Sanki Bolsonaro’nun uykudan kalkmasını bekleyen bir halleri vardı.
Dünya demokrasisi, sandığa saygı konusundaki en büyük tehiri demokrasinin beşiği Avrupa’da görmüştü.
Bu Lula kutlama haritasından nasıl bir sonuç çıkarılabilir?
(*) BİR: Bizim açımızdan en önemli sonucu şu:
Ülkemizin Cumhurbaşkanının, Trump olayındaki gibi gecikmeyip Lula’lı ilk kutlayanlar arasında yer alması, önümüzdeki seçimlerle ilgili tartışmaya son verecek güzel bir işaret sayılabilir mi…
Yani, İstanbul seçimindeki gibi yapmayıp, sonuca saygılı olmak ve barışçı bir devir teslim yapmak…
Umarım öyledir.
(*) İKİ: Anadolu Ajansı’nın, Avrupa’da kutlamaya katılmayan üç liderin adını özellikle veren bir haber yayınlaması şu anlama gelebilir mi?
Erdoğan “Meşruiyet” konusunda kendini AB üyesi olan bu ülke liderlerden farklılaştırarak ‘Bakın ben sizin tam üyelerinizden daha meşruiyetçiyim” mesajı verdi.
Kabul ediyorum, çok fazla komplo teorisi kokan bir yorum ama iflah olmaz iyimser yanım buna da inanmak istiyor.
Yirmibirinci Yüzyılın hepimiz için en büyük düşkırıklığı ile başladı. Önceleri bir halk hareketi gibi başlayan popülist yönetimler ve liderleri giderek otoriterliğe, hatta diktatörlüğe yöneldiler.
“Seçimle gelen diktatör seçimle gitmez” inancı yerleşiyordu.
Ama Latin Amerika’nın en büyük 7 ülkesinden 6’sında popülist liderler seçimleri kaybetti.
Bu da demokrat dünyada “Acaba popülizm dalgası sona mı eriyor” sorusuna yol açtı.
Bence bu da erken bir soru…
Ama ben de o soruyu soracak kadar iyimser olmak istiyorum.
Melekler Sarayı'nın uyuyan güzeli uyandığında önünde iki seçenek vardı
Bolsonaro, “Şeytanlardan” kurtardığı Sarayı’nda melek uykusundan uyandığında karşısında iki seçenek vardı.

════════

Görev 1
Lula kutlamalarını konu alan metni iki cümleyle özetleyin.
Görev 2
Okuma metnindeki şu cümleyi İngilizceye çevirin: “Seçimle gelen diktatör seçimle gitmez” inancı yerleşiyordu.
Görev 3
Lula kutlamalarıyla ilgili metne göre Anadolu Ajansı'nın haberinde, Avrupa'da kutlamaya katılmayan kaç liderin adı veriliyor?

Kayıtlı Veriler
════════

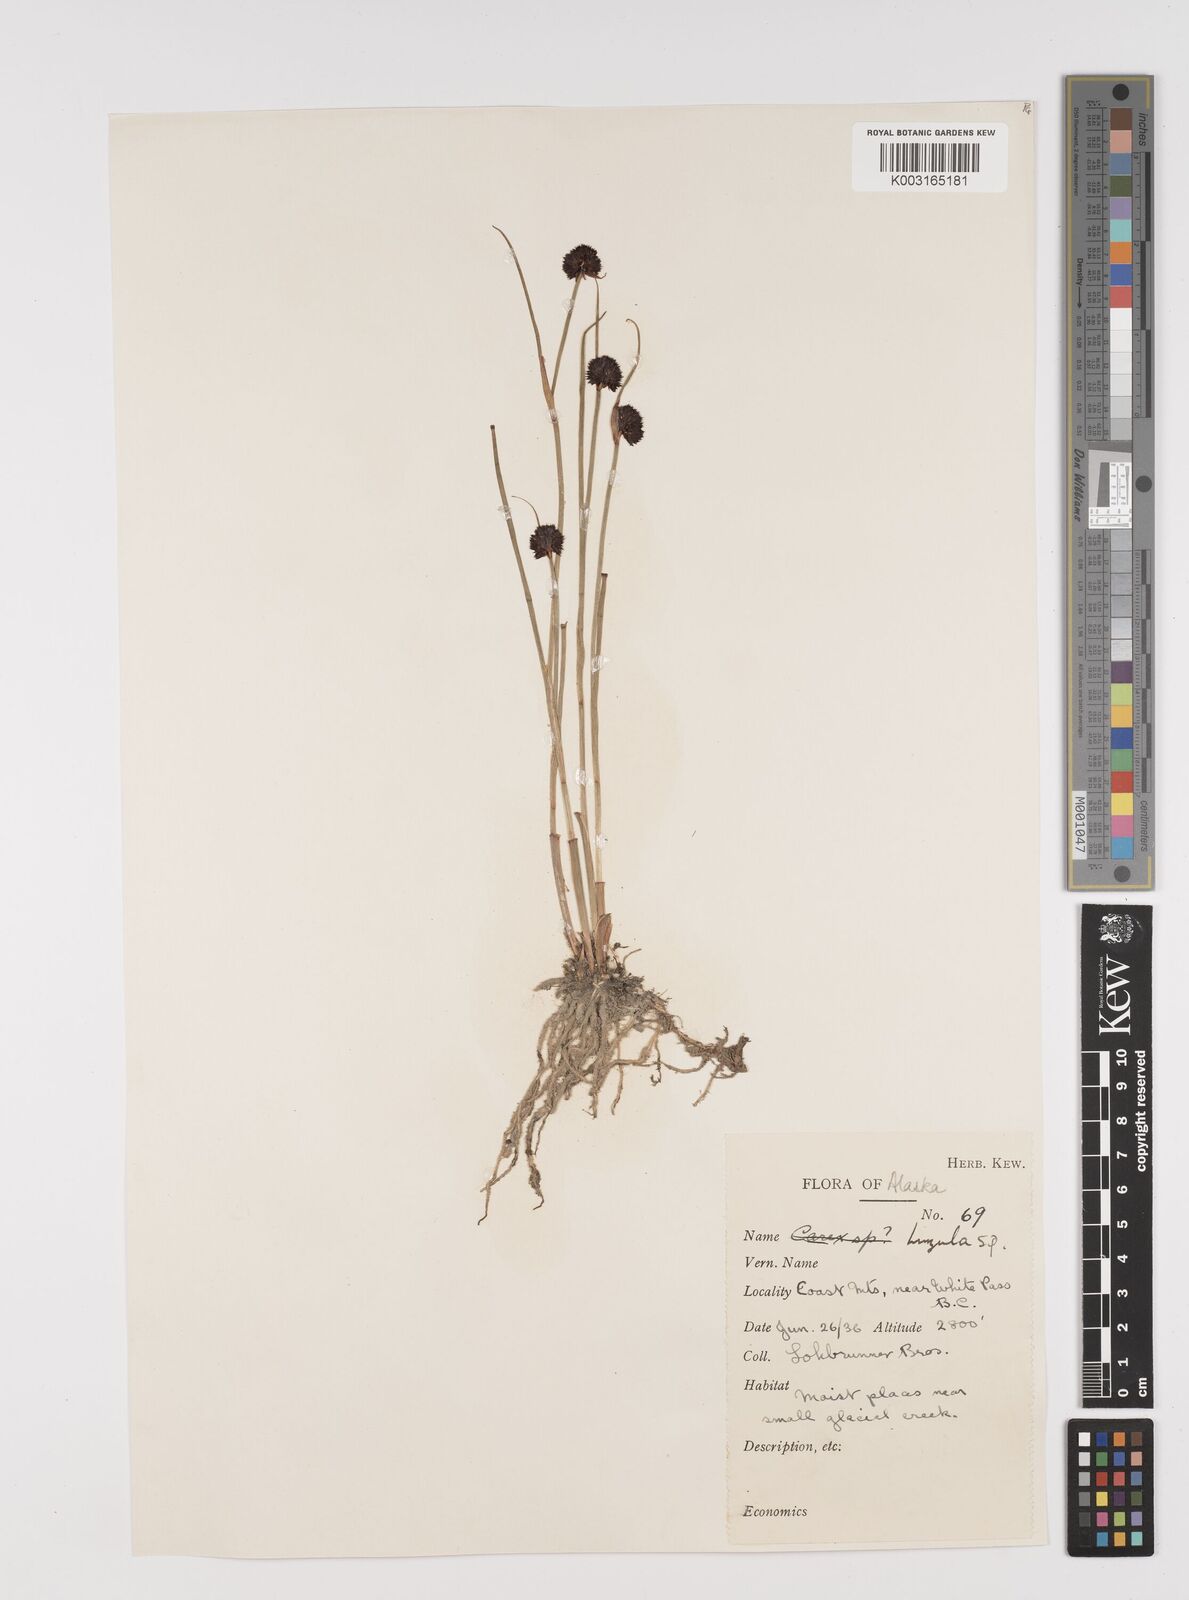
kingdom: Plantae
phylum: Tracheophyta
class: Liliopsida
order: Poales
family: Juncaceae
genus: Luzula
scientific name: Luzula
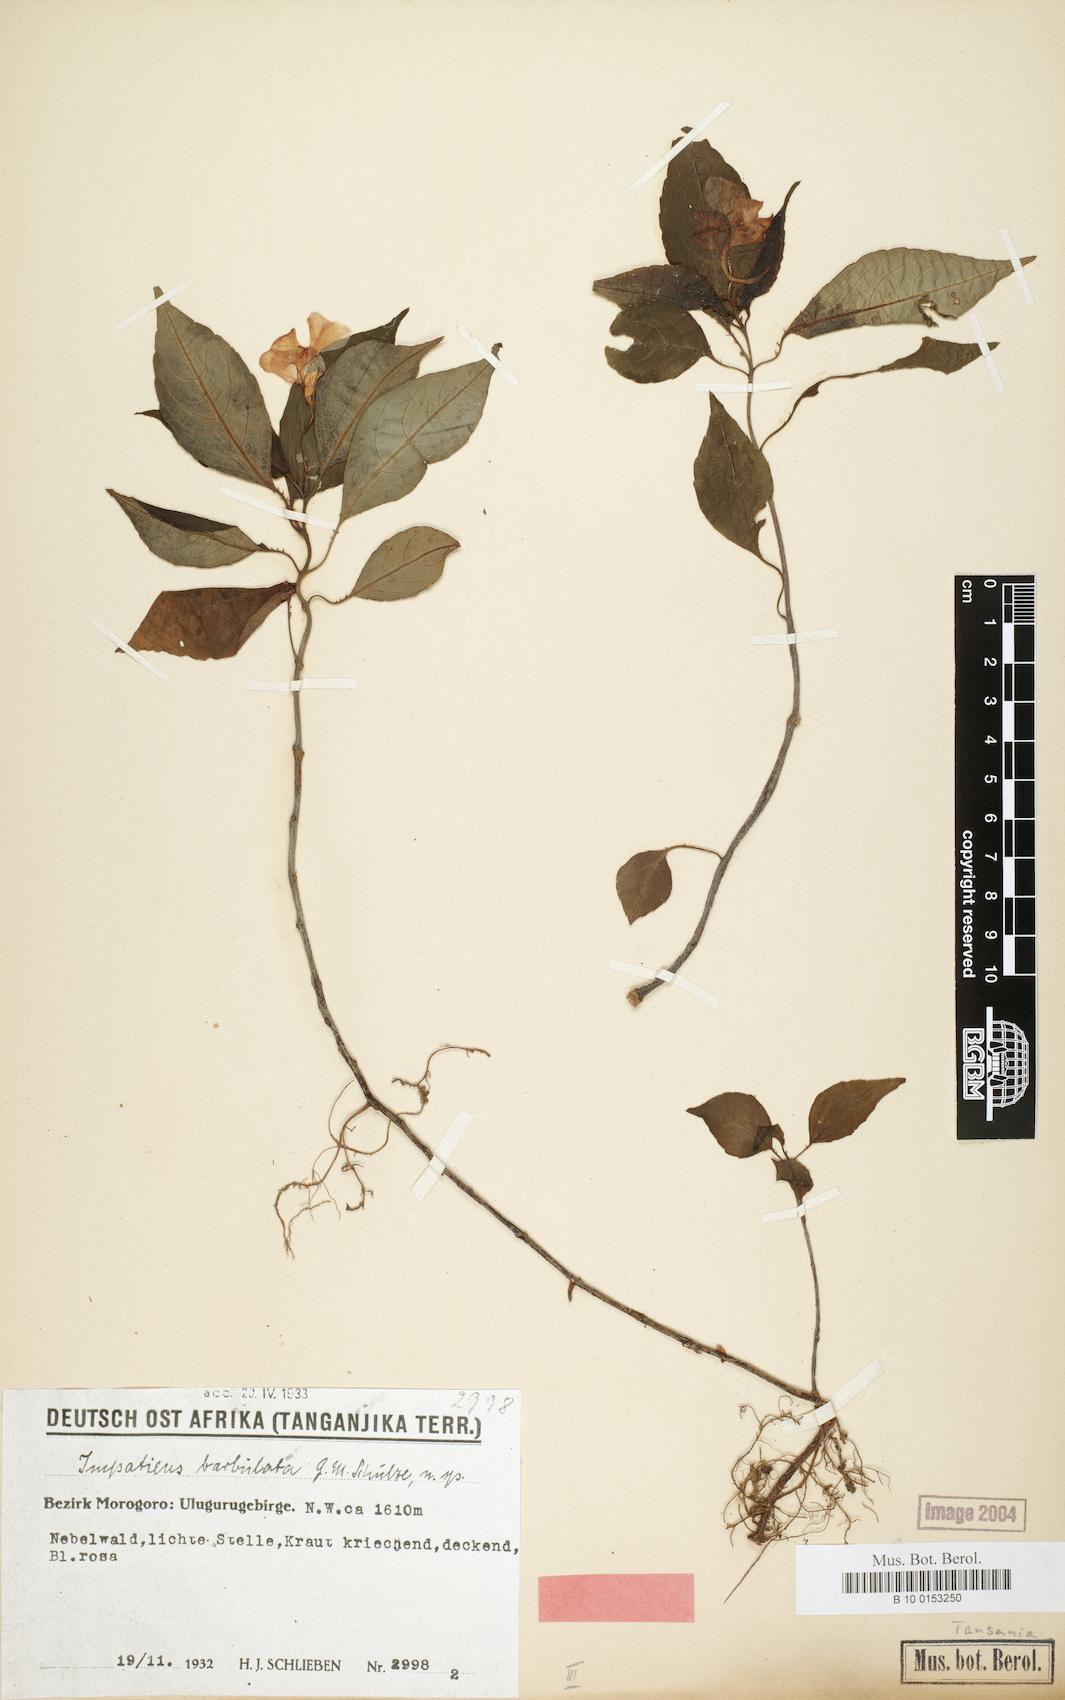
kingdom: Plantae
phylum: Tracheophyta
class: Magnoliopsida
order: Ericales
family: Balsaminaceae
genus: Impatiens
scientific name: Impatiens barbulata
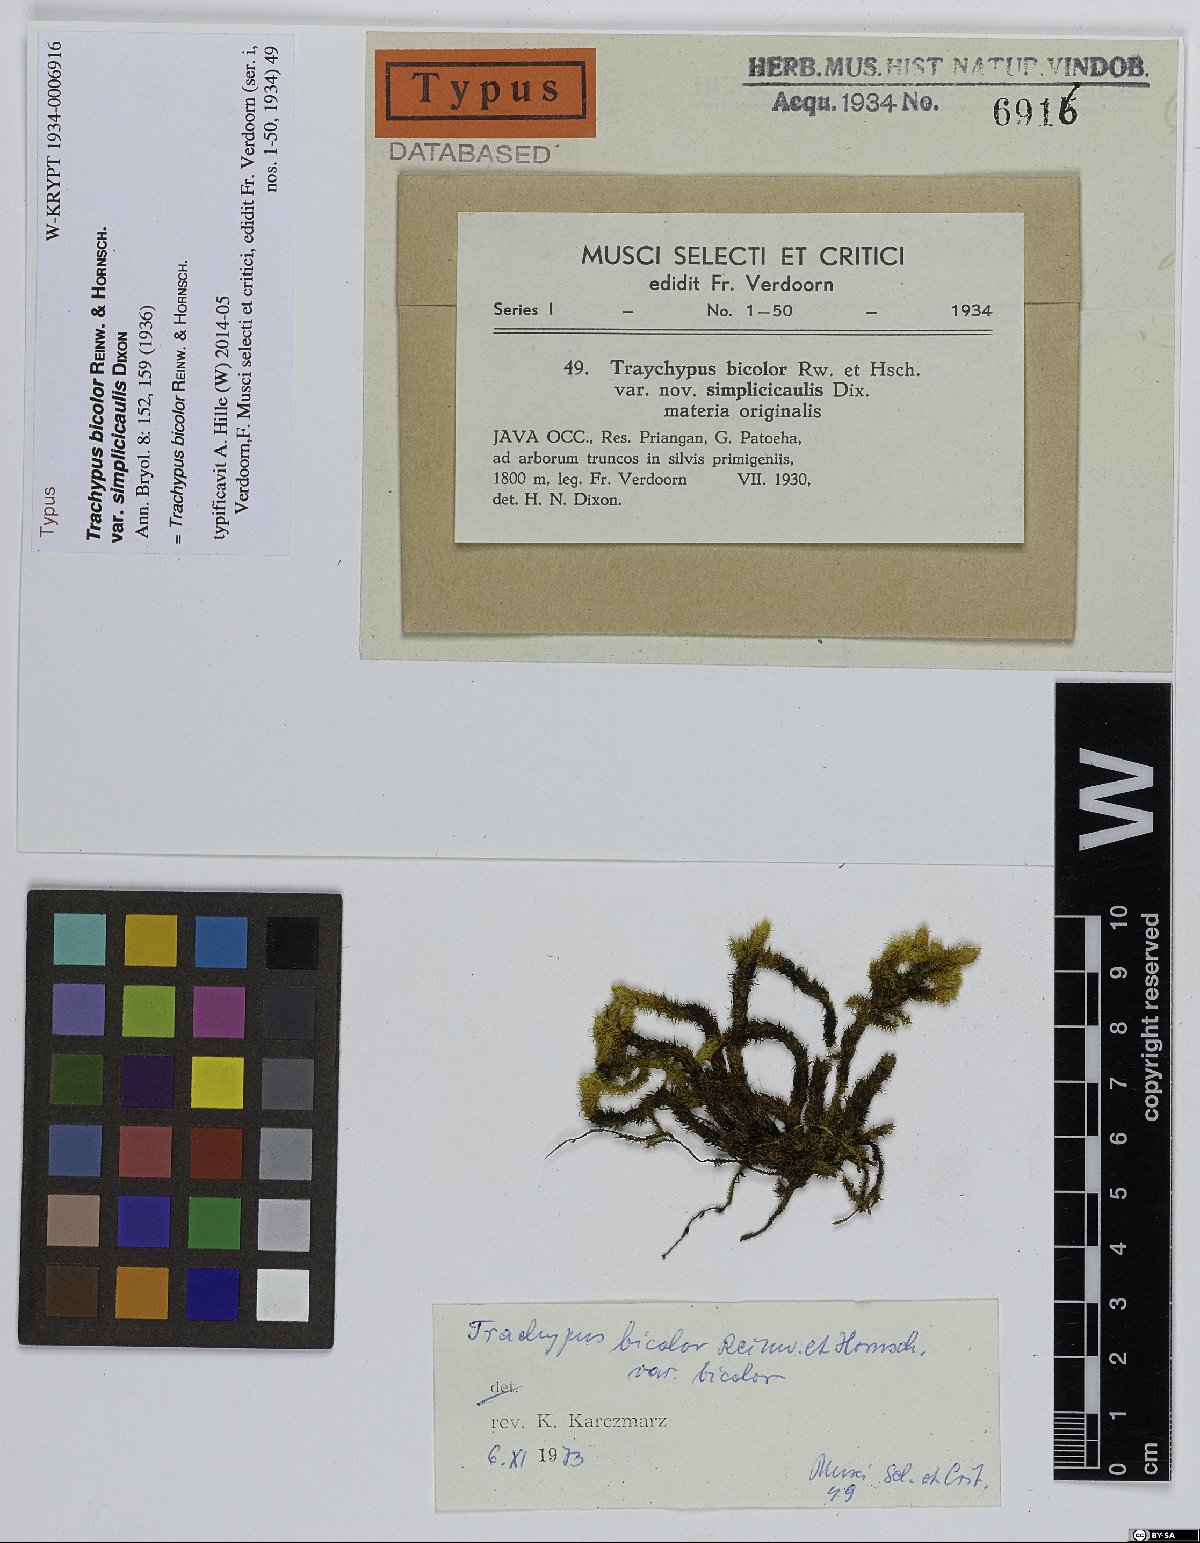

════════

Tam Yanıt 1
Yazar, Türkiye Cumhurbaşkanının Lula'yı ilk kutlayanlar arasında yer almasını önümüzdeki seçimlerde sonuca saygı gösterilip barışçı bir devir teslim yapılacağına dair güzel bir işaret olarak görmek istiyor. Ayrıca Latin Amerika'nın en büyük yedi ülkesinden altısında popülist liderlerin seçimleri kaybetmesinin popülizm dalgasının sona erip ermediği sorusunu doğurduğunu, bu sorunun erken olduğunu ama kendisinin de bu soruyu soracak kadar iyimser olmak istediğini belirtiyor.

Tam Yanıt 2
The belief that "a dictator who comes by election does not leave by election" was taking hold.

Tam Yanıt 3
Üç liderin adı veriliyor.